• [PROVIDED INFORMATION]
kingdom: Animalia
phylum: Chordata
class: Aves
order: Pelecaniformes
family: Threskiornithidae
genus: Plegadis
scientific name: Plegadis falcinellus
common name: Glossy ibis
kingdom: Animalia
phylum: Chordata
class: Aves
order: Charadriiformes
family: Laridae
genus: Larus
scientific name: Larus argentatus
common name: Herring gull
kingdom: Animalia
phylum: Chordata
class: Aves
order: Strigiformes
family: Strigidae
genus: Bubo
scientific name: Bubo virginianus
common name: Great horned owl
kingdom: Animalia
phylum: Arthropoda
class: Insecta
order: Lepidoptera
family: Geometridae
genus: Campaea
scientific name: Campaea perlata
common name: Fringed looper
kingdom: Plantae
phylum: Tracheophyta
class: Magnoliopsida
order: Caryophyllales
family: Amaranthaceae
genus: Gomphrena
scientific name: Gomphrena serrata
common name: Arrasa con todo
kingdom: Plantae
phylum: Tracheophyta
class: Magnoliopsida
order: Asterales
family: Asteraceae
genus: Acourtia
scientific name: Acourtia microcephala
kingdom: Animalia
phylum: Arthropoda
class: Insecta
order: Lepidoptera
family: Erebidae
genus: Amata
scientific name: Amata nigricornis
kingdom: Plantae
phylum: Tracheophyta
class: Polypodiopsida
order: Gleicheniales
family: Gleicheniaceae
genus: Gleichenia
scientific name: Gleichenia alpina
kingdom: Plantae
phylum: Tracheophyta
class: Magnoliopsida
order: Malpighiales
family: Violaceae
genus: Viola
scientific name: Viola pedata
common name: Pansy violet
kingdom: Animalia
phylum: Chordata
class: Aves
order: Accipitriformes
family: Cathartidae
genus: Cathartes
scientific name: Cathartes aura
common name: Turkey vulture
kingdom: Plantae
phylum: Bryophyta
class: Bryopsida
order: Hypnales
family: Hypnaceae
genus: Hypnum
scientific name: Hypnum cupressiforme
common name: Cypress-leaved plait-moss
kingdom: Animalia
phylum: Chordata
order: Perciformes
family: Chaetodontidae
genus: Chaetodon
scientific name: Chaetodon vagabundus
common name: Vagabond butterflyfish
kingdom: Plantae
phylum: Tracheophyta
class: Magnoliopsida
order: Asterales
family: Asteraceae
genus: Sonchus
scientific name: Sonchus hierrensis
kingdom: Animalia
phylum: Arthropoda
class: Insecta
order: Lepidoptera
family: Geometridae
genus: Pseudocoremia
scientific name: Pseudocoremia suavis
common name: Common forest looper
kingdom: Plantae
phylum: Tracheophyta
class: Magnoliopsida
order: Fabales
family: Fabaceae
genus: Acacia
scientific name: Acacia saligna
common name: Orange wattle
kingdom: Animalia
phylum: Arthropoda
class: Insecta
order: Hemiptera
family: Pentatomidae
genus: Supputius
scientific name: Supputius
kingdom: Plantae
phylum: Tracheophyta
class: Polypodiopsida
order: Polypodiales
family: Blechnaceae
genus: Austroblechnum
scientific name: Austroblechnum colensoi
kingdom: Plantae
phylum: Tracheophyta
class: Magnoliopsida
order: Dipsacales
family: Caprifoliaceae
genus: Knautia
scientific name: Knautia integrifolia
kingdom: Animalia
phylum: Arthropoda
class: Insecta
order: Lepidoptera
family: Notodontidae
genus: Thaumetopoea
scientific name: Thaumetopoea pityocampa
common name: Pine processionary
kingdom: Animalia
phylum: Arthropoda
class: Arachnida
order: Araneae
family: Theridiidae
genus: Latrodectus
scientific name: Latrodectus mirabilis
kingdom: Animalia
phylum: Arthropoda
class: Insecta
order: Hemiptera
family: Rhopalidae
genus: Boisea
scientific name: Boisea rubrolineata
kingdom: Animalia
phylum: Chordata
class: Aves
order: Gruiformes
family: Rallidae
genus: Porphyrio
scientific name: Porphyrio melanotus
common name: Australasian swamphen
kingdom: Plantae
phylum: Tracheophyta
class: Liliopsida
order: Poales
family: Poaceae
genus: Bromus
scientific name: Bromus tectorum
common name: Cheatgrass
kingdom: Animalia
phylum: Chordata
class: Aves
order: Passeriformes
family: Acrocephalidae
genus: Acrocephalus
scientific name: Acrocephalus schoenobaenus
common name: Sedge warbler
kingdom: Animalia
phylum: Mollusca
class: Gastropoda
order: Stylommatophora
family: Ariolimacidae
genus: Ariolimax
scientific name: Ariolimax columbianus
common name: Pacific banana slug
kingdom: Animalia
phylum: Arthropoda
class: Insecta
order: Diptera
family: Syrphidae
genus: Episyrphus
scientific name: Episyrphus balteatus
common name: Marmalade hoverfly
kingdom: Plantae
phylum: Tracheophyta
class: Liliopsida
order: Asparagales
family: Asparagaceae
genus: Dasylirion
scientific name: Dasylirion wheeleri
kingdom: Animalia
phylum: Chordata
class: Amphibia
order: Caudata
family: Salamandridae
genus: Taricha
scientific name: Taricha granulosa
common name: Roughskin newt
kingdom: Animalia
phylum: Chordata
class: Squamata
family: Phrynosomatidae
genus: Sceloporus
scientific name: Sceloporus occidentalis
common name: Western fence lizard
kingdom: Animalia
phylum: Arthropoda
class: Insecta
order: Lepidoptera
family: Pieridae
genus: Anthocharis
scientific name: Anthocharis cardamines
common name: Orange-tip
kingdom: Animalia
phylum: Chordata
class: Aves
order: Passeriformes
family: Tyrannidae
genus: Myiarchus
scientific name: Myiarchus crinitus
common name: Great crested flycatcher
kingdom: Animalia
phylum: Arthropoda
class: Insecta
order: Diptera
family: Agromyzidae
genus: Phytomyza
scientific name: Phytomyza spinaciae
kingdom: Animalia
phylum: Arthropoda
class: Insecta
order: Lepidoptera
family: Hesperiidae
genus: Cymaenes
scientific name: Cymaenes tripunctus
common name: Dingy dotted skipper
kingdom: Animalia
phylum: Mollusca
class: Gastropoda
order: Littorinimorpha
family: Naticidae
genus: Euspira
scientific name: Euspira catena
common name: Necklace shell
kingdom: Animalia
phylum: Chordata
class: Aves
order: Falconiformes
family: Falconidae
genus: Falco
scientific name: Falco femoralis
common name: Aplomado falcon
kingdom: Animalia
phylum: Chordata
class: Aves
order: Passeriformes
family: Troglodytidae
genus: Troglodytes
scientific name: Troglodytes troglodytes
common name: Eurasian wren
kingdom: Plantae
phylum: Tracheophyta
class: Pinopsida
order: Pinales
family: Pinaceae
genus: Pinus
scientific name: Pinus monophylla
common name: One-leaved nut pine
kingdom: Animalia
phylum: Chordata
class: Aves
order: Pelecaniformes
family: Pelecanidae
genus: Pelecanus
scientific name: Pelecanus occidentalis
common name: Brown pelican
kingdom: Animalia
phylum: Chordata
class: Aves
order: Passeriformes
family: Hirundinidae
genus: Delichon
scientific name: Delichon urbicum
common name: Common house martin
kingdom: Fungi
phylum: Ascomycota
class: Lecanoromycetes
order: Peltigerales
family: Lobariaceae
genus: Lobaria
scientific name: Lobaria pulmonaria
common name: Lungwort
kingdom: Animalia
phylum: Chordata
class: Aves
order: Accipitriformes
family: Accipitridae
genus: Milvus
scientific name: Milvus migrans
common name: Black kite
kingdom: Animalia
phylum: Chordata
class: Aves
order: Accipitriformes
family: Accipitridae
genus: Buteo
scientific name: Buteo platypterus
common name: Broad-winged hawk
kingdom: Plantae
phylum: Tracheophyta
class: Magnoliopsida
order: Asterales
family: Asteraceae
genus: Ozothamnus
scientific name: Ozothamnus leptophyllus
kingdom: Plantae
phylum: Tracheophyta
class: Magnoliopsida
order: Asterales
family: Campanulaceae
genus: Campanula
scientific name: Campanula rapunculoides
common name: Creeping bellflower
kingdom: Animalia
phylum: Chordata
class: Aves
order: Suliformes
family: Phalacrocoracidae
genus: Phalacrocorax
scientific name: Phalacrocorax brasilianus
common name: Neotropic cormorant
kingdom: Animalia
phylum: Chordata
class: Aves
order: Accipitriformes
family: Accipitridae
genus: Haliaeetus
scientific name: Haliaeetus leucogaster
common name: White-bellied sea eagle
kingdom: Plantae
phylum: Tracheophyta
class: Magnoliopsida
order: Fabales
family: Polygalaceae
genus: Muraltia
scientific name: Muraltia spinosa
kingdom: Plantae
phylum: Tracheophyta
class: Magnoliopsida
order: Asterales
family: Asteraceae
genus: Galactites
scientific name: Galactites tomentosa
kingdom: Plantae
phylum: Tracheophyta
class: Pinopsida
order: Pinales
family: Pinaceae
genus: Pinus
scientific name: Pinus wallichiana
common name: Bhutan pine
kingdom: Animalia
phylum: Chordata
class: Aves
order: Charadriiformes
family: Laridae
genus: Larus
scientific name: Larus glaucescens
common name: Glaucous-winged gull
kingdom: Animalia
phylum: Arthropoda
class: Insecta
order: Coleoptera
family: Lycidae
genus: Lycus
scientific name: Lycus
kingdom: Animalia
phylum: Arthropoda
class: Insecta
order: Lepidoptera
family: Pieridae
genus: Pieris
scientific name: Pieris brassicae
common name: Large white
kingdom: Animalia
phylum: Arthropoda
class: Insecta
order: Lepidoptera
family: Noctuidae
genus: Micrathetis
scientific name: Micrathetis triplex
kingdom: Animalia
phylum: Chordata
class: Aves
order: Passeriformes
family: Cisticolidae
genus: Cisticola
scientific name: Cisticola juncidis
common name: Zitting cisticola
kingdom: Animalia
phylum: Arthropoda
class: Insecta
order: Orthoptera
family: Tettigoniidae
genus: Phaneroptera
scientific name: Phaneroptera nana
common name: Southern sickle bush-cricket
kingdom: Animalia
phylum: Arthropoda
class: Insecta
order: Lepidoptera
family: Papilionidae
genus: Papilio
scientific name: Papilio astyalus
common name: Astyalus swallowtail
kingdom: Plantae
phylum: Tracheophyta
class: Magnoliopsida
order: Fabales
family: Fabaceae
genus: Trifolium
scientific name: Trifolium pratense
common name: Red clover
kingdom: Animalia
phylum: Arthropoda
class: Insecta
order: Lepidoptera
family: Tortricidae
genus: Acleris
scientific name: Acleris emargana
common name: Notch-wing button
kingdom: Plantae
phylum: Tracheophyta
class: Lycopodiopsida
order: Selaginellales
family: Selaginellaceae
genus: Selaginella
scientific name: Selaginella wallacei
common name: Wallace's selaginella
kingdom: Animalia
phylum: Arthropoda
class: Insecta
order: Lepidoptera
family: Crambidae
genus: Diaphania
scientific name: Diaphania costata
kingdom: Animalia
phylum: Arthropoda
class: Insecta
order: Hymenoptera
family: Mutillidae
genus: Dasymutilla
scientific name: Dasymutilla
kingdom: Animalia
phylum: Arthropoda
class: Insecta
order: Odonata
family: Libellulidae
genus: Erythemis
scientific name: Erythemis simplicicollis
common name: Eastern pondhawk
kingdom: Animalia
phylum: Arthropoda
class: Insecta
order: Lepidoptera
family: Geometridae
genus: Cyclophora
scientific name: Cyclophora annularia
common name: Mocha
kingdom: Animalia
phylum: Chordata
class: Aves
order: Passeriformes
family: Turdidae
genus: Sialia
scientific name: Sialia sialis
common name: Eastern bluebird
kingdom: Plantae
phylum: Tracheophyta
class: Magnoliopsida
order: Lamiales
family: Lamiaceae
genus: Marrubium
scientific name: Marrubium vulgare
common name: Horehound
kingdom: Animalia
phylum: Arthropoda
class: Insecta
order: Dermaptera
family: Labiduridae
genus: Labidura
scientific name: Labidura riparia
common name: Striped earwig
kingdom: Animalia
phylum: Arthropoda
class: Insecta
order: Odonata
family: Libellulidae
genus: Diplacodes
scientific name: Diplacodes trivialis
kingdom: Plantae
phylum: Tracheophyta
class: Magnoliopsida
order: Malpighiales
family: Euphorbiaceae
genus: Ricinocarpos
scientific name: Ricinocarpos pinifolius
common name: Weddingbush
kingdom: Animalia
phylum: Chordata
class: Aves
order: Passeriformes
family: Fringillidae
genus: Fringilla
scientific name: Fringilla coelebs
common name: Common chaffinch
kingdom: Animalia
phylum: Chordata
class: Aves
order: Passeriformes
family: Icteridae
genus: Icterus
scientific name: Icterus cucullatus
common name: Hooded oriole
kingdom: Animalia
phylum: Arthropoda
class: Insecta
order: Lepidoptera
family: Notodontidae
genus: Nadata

• [WRITTEN INSTRUCTION]
In the records, copy the lines word for word, starting at the line with "scientific name: Bubo virginianus" and ending after the line with "scientific name: Gomphrena serrata".

• [TASK SOLUTION]
scientific name: Bubo virginianus
common name: Great horned owl
kingdom: Animalia
phylum: Arthropoda
class: Insecta
order: Lepidoptera
family: Geometridae
genus: Campaea
scientific name: Campaea perlata
common name: Fringed looper
kingdom: Plantae
phylum: Tracheophyta
class: Magnoliopsida
order: Caryophyllales
family: Amaranthaceae
genus: Gomphrena
scientific name: Gomphrena serrata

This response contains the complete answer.